IMVU: Continuous Integration does not cause Low Quality

Since Timothy first wrote about it, IMVU’s bleeding edge continuous integration strategy got a lot of attention. Some of it has been negative, and some of that negative attention has been well-researched. I want to address one part of it in particular.  There appears to be a feeling in the mind of Michael Bolton, or at least of the comments on his blog, that continuous integration causes bugs and general low quality. This is completely wrong, and I feel like it needs addressing.

I’m a software engineer at IMVU, and as such first-hand consumer of our continuous integration practice.

The nature of this apparently causal link between continuous integration and quality has been speculated upon.  Rather than address any wrong theory, I’ll just tell you what’s really going on.  Continuous integration doesn’t make us write buggy code, it lets us get away with writing buggy code.

To see why, you first have to recognize bugs have two costs.  They make your product harder to use, and they make it harder to maintain.  You suffer the first by losing customers, and you suffer the second through the payback of the technical debt.  You have to fix bugs as early as possible so they don’t infect your new software.

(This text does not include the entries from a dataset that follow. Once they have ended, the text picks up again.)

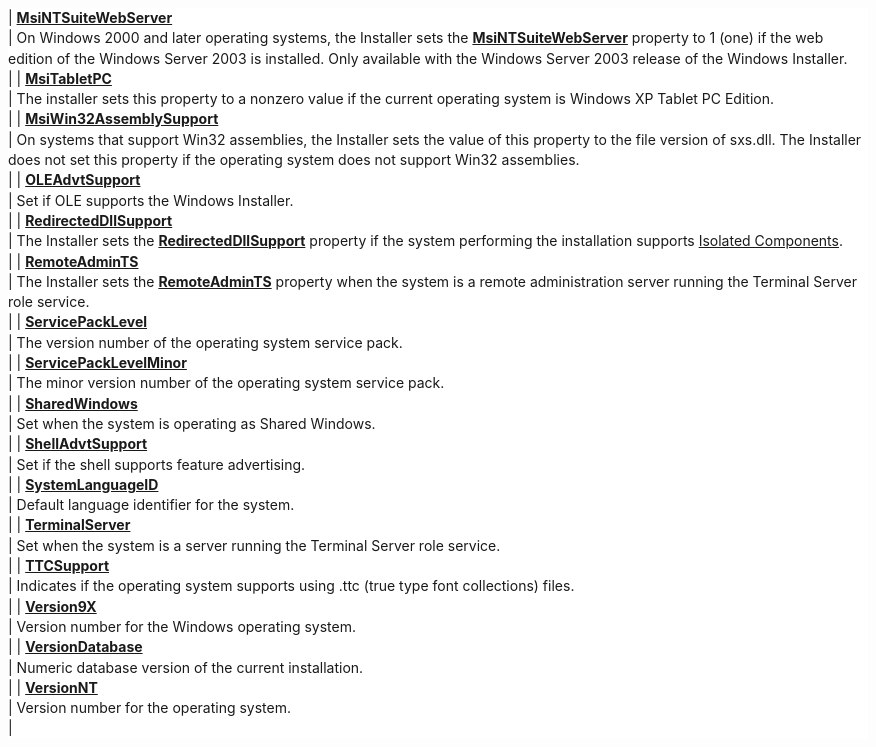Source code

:| [**MsiNTSuiteWebServer**](msintsuitewebserver.md)<br/>                             | On Windows 2000 and later operating systems, the Installer sets the [**MsiNTSuiteWebServer**](msintsuitewebserver.md) property to 1 (one) if the web edition of the Windows Server 2003 is installed. Only available with the Windows Server 2003 release of the Windows Installer.<br/> |
| [**MsiTabletPC**](msitabletpc.md)<br/>                                             | The installer sets this property to a nonzero value if the current operating system is Windows XP Tablet PC Edition.<br/>                                                                                                                                                                 |
| [**MsiWin32AssemblySupport**](msiwin32assemblysupport.md)<br/>                     | On systems that support Win32 assemblies, the Installer sets the value of this property to the file version of sxs.dll. The Installer does not set this property if the operating system does not support Win32 assemblies.<br/>                                                          |
| [**OLEAdvtSupport**](oleadvtsupport.md)<br/>                                       | Set if OLE supports the Windows Installer.<br/>                                                                                                                                                                                                                                           |
| [**RedirectedDllSupport**](redirecteddllsupport.md)<br/>                           | The Installer sets the [**RedirectedDllSupport**](redirecteddllsupport.md) property if the system performing the installation supports [Isolated Components](isolated-components.md).<br/>                                                                                              |
| [**RemoteAdminTS**](remoteadmints.md)<br/>                                         | The Installer sets the [**RemoteAdminTS**](remoteadmints.md) property when the system is a remote administration server running the Terminal Server role service.<br/>                                                                                                                   |
| [**ServicePackLevel**](servicepacklevel.md)<br/>                                   | The version number of the operating system service pack.<br/>                                                                                                                                                                                                                             |
| [**ServicePackLevelMinor**](servicepacklevelminor.md)<br/>                         | The minor version number of the operating system service pack.<br/>                                                                                                                                                                                                                       |
| [**SharedWindows**](sharedwindows.md)<br/>                                         | Set when the system is operating as Shared Windows.<br/>                                                                                                                                                                                                                                  |
| [**ShellAdvtSupport**](shelladvtsupport.md)<br/>                                   | Set if the shell supports feature advertising.<br/>                                                                                                                                                                                                                                       |
| [**SystemLanguageID**](systemlanguageid.md)<br/>                                   | Default language identifier for the system.<br/>                                                                                                                                                                                                                                          |
| [**TerminalServer**](terminalserver.md)<br/>                                       | Set when the system is a server running the Terminal Server role service.<br/>                                                                                                                                                                                                            |
| [**TTCSupport**](ttcsupport.md)<br/>                                               | Indicates if the operating system supports using .ttc (true type font collections) files.<br/>                                                                                                                                                                                            |
| [**Version9X**](version9x.md)<br/>                                                 | Version number for the Windows operating system.<br/>                                                                                                                                                                                                                                     |
| [**VersionDatabase**](versiondatabase.md)<br/>                                     | Numeric database version of the current installation.<br/>                                                                                                                                                                                                                                |
| [**VersionNT**](versionnt.md)<br/>                                                 | Version number for the operating system.<br/>                                                                                                                                                                                                                                             |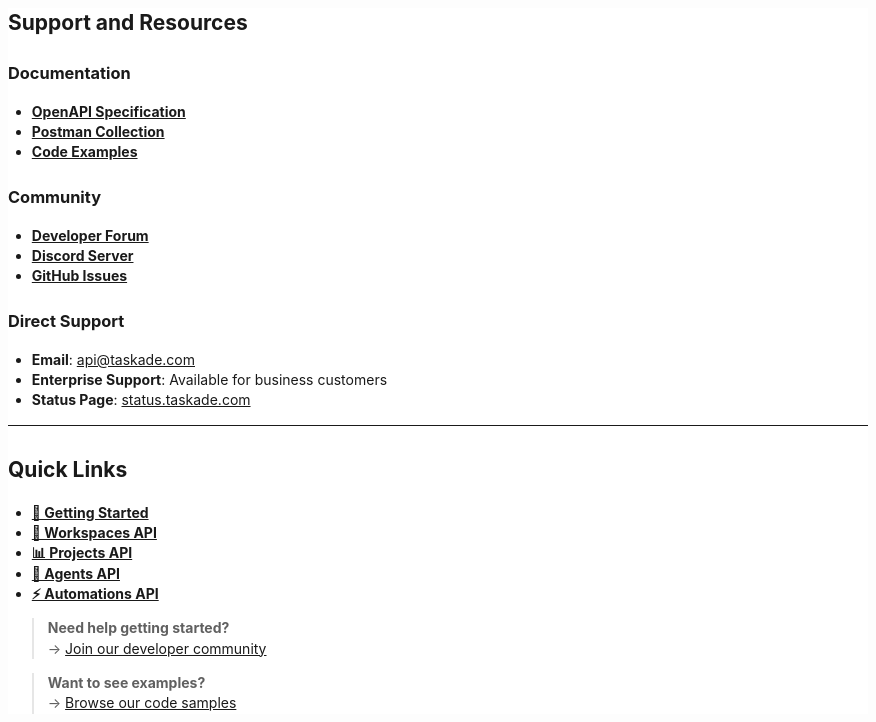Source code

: ## Support and Resources

### Documentation
- **[OpenAPI Specification](https://www.taskade.com/api/documentation/static/index.html#/)**
- **[Postman Collection](https://www.postman.com/taskade-api)**
- **[Code Examples](https://github.com/taskade/api-examples)**

### Community
- **[Developer Forum](https://taskade.com/community)**
- **[Discord Server](https://discord.gg/taskade)**
- **[GitHub Issues](https://github.com/taskade/api-issues)**

### Direct Support
- **Email**: api@taskade.com
- **Enterprise Support**: Available for business customers
- **Status Page**: [status.taskade.com](https://status.taskade.com)

---

## Quick Links

- **[🚀 Getting Started](../start/authentication.md)**
- **[🏢 Workspaces API](workspaces/README.md)**
- **[📊 Projects API](projects/README.md)**
- **[🤖 Agents API](agents/README.md)**
- **[⚡ Automations API](automations/README.md)**

> **Need help getting started?**  
> → [Join our developer community](https://taskade.com/community)

> **Want to see examples?**  
> → [Browse our code samples](https://github.com/taskade/api-examples) 
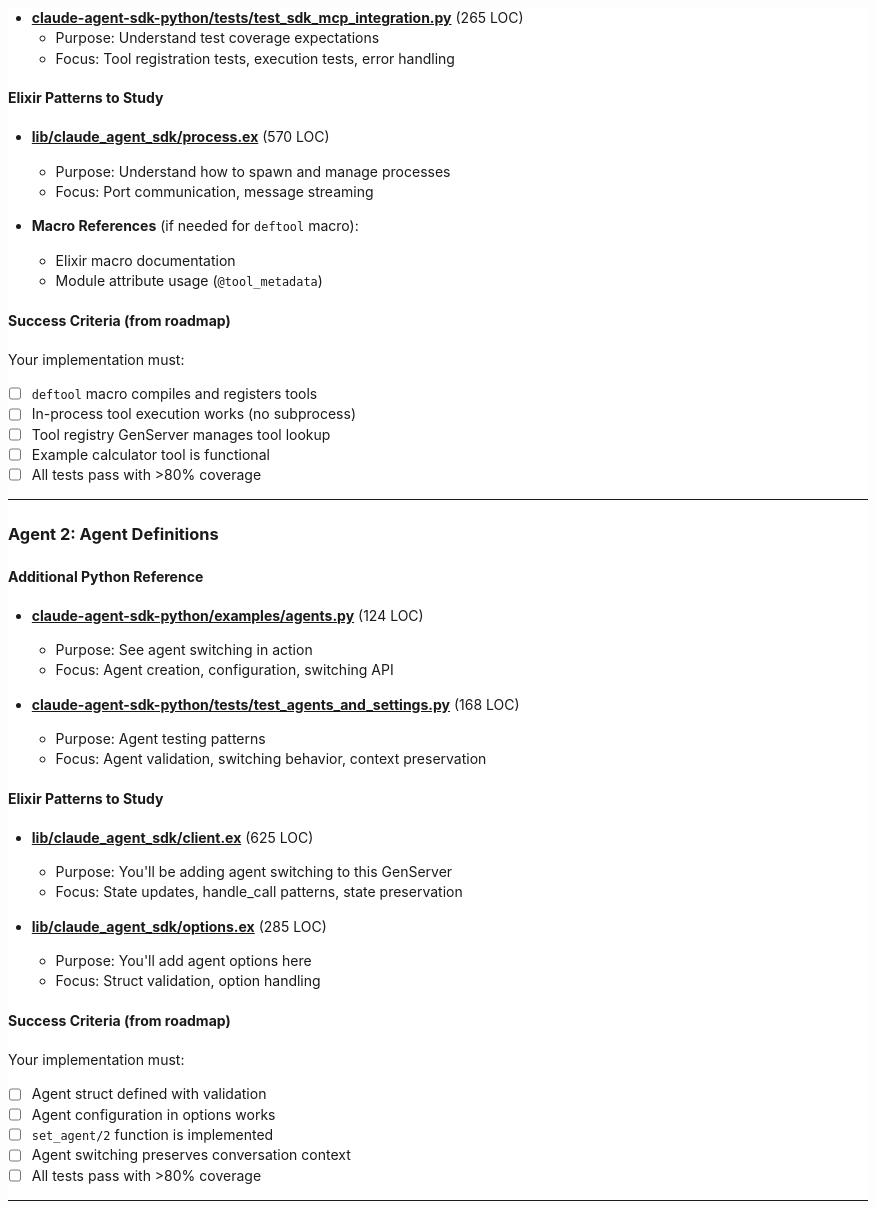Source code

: - **[claude-agent-sdk-python/tests/test_sdk_mcp_integration.py](../../../claude-agent-sdk-python/tests/test_sdk_mcp_integration.py)** (265 LOC)
  - Purpose: Understand test coverage expectations
  - Focus: Tool registration tests, execution tests, error handling

#### Elixir Patterns to Study
- **[lib/claude_agent_sdk/process.ex](../../../lib/claude_agent_sdk/process.ex)** (570 LOC)
  - Purpose: Understand how to spawn and manage processes
  - Focus: Port communication, message streaming

- **Macro References** (if needed for `deftool` macro):
  - Elixir macro documentation
  - Module attribute usage (`@tool_metadata`)

#### Success Criteria (from roadmap)
Your implementation must:
- [ ] `deftool` macro compiles and registers tools
- [ ] In-process tool execution works (no subprocess)
- [ ] Tool registry GenServer manages tool lookup
- [ ] Example calculator tool is functional
- [ ] All tests pass with >80% coverage

---

### Agent 2: Agent Definitions

#### Additional Python Reference
- **[claude-agent-sdk-python/examples/agents.py](../../../claude-agent-sdk-python/examples/agents.py)** (124 LOC)
  - Purpose: See agent switching in action
  - Focus: Agent creation, configuration, switching API

- **[claude-agent-sdk-python/tests/test_agents_and_settings.py](../../../claude-agent-sdk-python/tests/e2e-tests/test_agents_and_settings.py)** (168 LOC)
  - Purpose: Agent testing patterns
  - Focus: Agent validation, switching behavior, context preservation

#### Elixir Patterns to Study
- **[lib/claude_agent_sdk/client.ex](../../../lib/claude_agent_sdk/client.ex)** (625 LOC)
  - Purpose: You'll be adding agent switching to this GenServer
  - Focus: State updates, handle_call patterns, state preservation

- **[lib/claude_agent_sdk/options.ex](../../../lib/claude_agent_sdk/options.ex)** (285 LOC)
  - Purpose: You'll add agent options here
  - Focus: Struct validation, option handling

#### Success Criteria (from roadmap)
Your implementation must:
- [ ] Agent struct defined with validation
- [ ] Agent configuration in options works
- [ ] `set_agent/2` function is implemented
- [ ] Agent switching preserves conversation context
- [ ] All tests pass with >80% coverage

---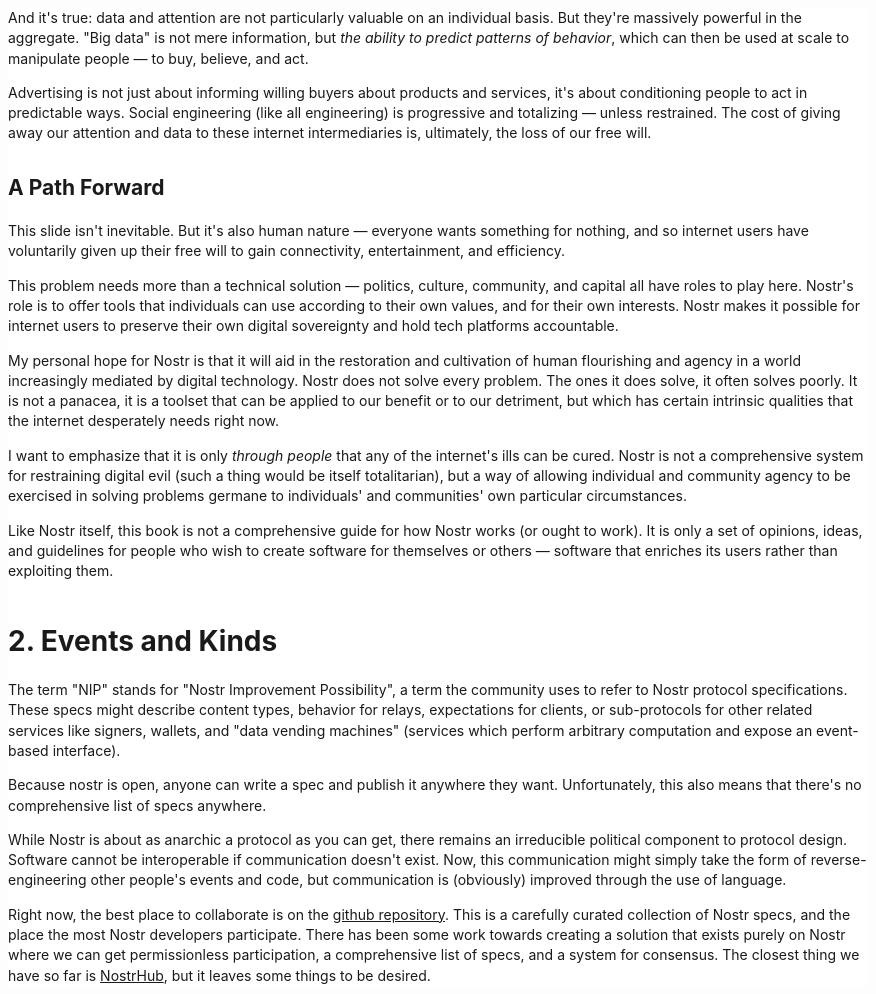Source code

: And it's true: data and attention are not particularly valuable on an individual basis. But they're massively powerful in the aggregate. "Big data" is not mere information, but *the ability to predict patterns of behavior*, which can then be used at scale to manipulate people — to buy, believe, and act.

Advertising is not just about informing willing buyers about products and services, it's about conditioning people to act in predictable ways. Social engineering (like all engineering) is progressive and totalizing — unless restrained. The cost of giving away our attention and data to these internet intermediaries is, ultimately, the loss of our free will.

## A Path Forward

This slide isn't inevitable. But it's also human nature — everyone wants something for nothing, and so internet users have voluntarily given up their free will to gain connectivity, entertainment, and efficiency.

This problem needs more than a technical solution — politics, culture, community, and capital all have roles to play here. Nostr's role is to offer tools that individuals can use according to their own values, and for their own interests. Nostr makes it possible for internet users to preserve their own digital sovereignty and hold tech platforms accountable.

My personal hope for Nostr is that it will aid in the restoration and cultivation of human flourishing and agency in a world increasingly mediated by digital technology. Nostr does not solve every problem. The ones it does solve, it often solves poorly. It is not a panacea, it is a toolset that can be applied to our benefit or to our detriment, but which has certain intrinsic qualities that the internet desperately needs right now.

I want to emphasize that it is only *through people* that any of the internet's ills can be cured. Nostr is not a comprehensive system for restraining digital evil (such a thing would be itself totalitarian), but a way of allowing individual and community agency to be exercised in solving problems germane to individuals' and communities' own particular circumstances.

Like Nostr itself, this book is not a comprehensive guide for how Nostr works (or ought to work). It is only a set of opinions, ideas, and guidelines for people who wish to create software for themselves or others — software that enriches its users rather than exploiting them.

# 2. Events and Kinds

The term "NIP" stands for "Nostr Improvement Possibility", a term the community uses to refer to Nostr protocol specifications. These specs might describe content types, behavior for relays, expectations for clients, or sub-protocols for other related services like signers, wallets, and "data vending machines" (services which perform arbitrary computation and expose an event-based interface).

Because nostr is open, anyone can write a spec and publish it anywhere they want. Unfortunately, this also means that there's no comprehensive list of specs anywhere.

While Nostr is about as anarchic a protocol as you can get, there remains an irreducible political component to protocol design. Software cannot be interoperable if communication doesn't exist. Now, this communication might simply take the form of reverse-engineering other people's events and code, but communication is (obviously) improved through the use of language.

Right now, the best place to collaborate is on the [github repository](https://github.com/nostr-protocol/nips). This is a carefully curated collection of Nostr specs, and the place the most Nostr developers participate. There has been some work towards creating a solution that exists purely on Nostr where we can get permissionless participation, a comprehensive list of specs, and a system for consensus. The closest thing we have so far is [NostrHub](https://nostrhub.io/), but it leaves some things to be desired.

What TDD and continuous integration have done is free us from the second cost, allowing us to defer the payback on the first.   Bugs never cause significant regression in new software, because our dedication to test-first development keeps those bugs form propagating into new features.  This is not to say that we never fix bugs; it means that there’s a lower ROI on fixing them.  We can choose to delight customers by making new things for them instead of by fixing the old things, and only fix the bugs that have significant customer impact.  Nobody cares if some page nobody uses doesn’t work right.

You might think that this would cause our customers to hate us.  While it makes some customers angry, it doesn’t increase the overall level of dissatisfaction.  Different people get angry about different things.  At any given time, some of our customers are complaining in our forums, which, unlike Apple, we do not censor for complaints.  But, you can’t please everyone; when we fix bugs, customers complain that we’re not adding new features.

Since our tests prevent our bugs from hampering our development process, we have the choice to ignore them indefinitely. It then becomes a product management level decision whether to fix a given bug, rather than a required engineering-level task. You may think we’re making the wrong decision, but understand that you’re disagreeing with product level decisions, not with the decision to use continuous integration.  Those product level decisions might seem stupid to you, but those guys are using some pretty sophisticated data-driven decision making, and it’s working.